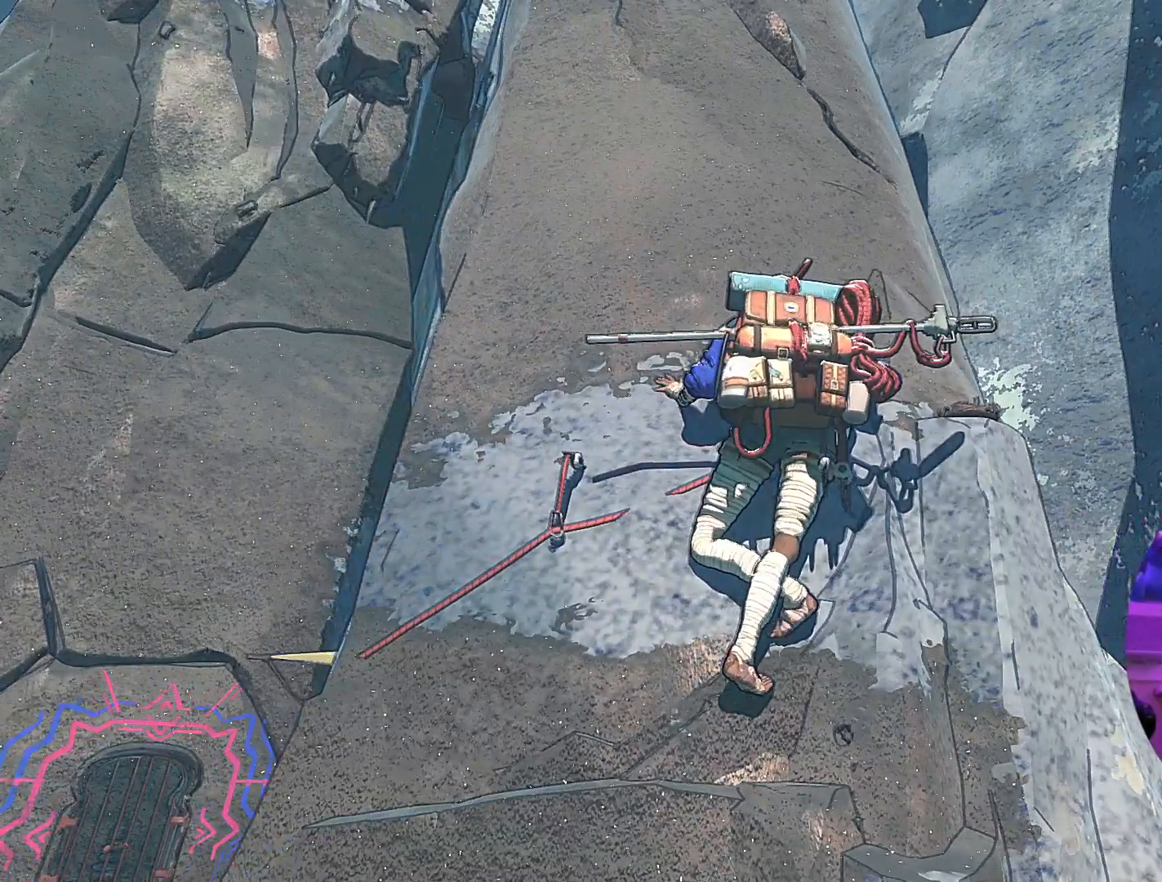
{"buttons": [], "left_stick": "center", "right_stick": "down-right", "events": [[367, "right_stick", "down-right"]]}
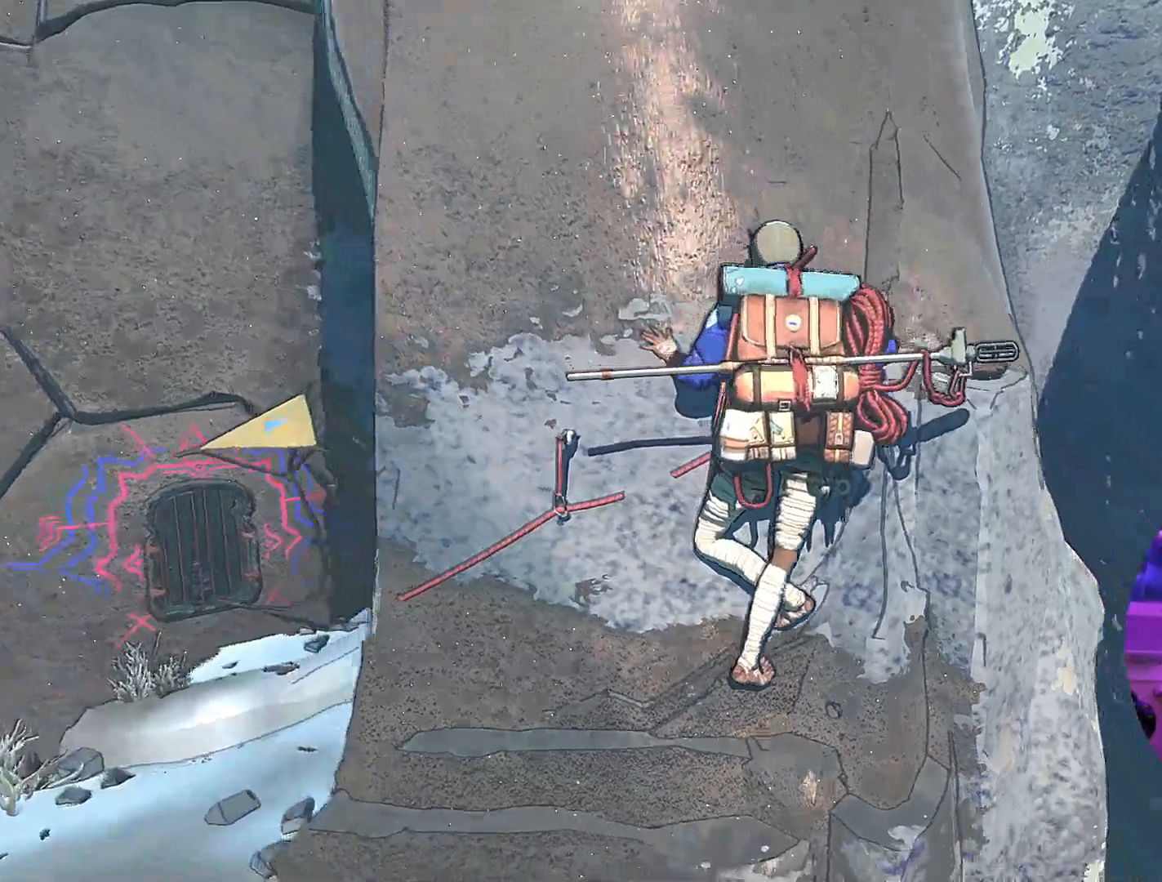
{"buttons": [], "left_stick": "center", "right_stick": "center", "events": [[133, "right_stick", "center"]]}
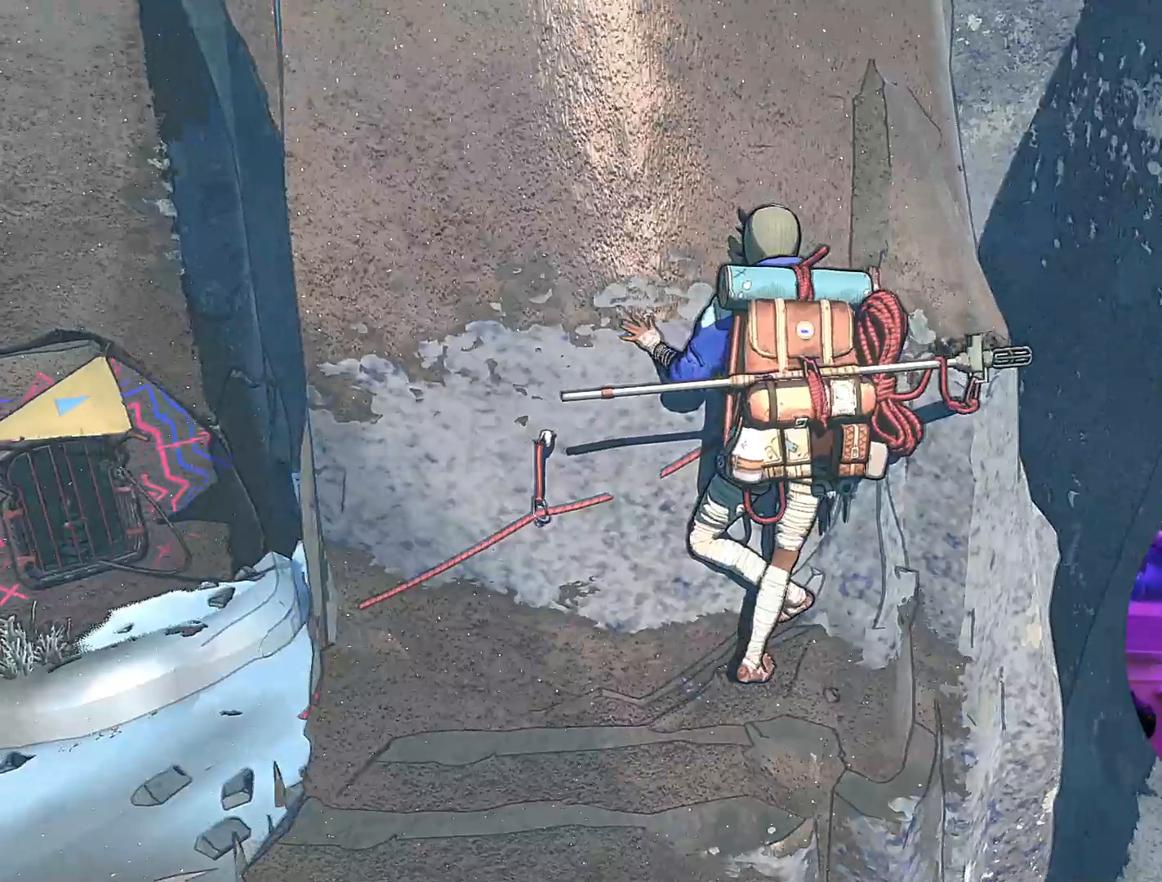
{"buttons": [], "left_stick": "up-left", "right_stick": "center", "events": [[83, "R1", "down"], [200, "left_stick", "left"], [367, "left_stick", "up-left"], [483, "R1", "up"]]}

[ACTIVITY]: Which lines of the data contain the string "down"? Copy each of them.

[WRITTEN ANSWER]:
{"buttons": [], "left_stick": "center", "right_stick": "down-right", "events": [[367, "right_stick", "down-right"]]}
{"buttons": [], "left_stick": "up-left", "right_stick": "center", "events": [[83, "R1", "down"], [200, "left_stick", "left"], [367, "left_stick", "up-left"], [483, "R1", "up"]]}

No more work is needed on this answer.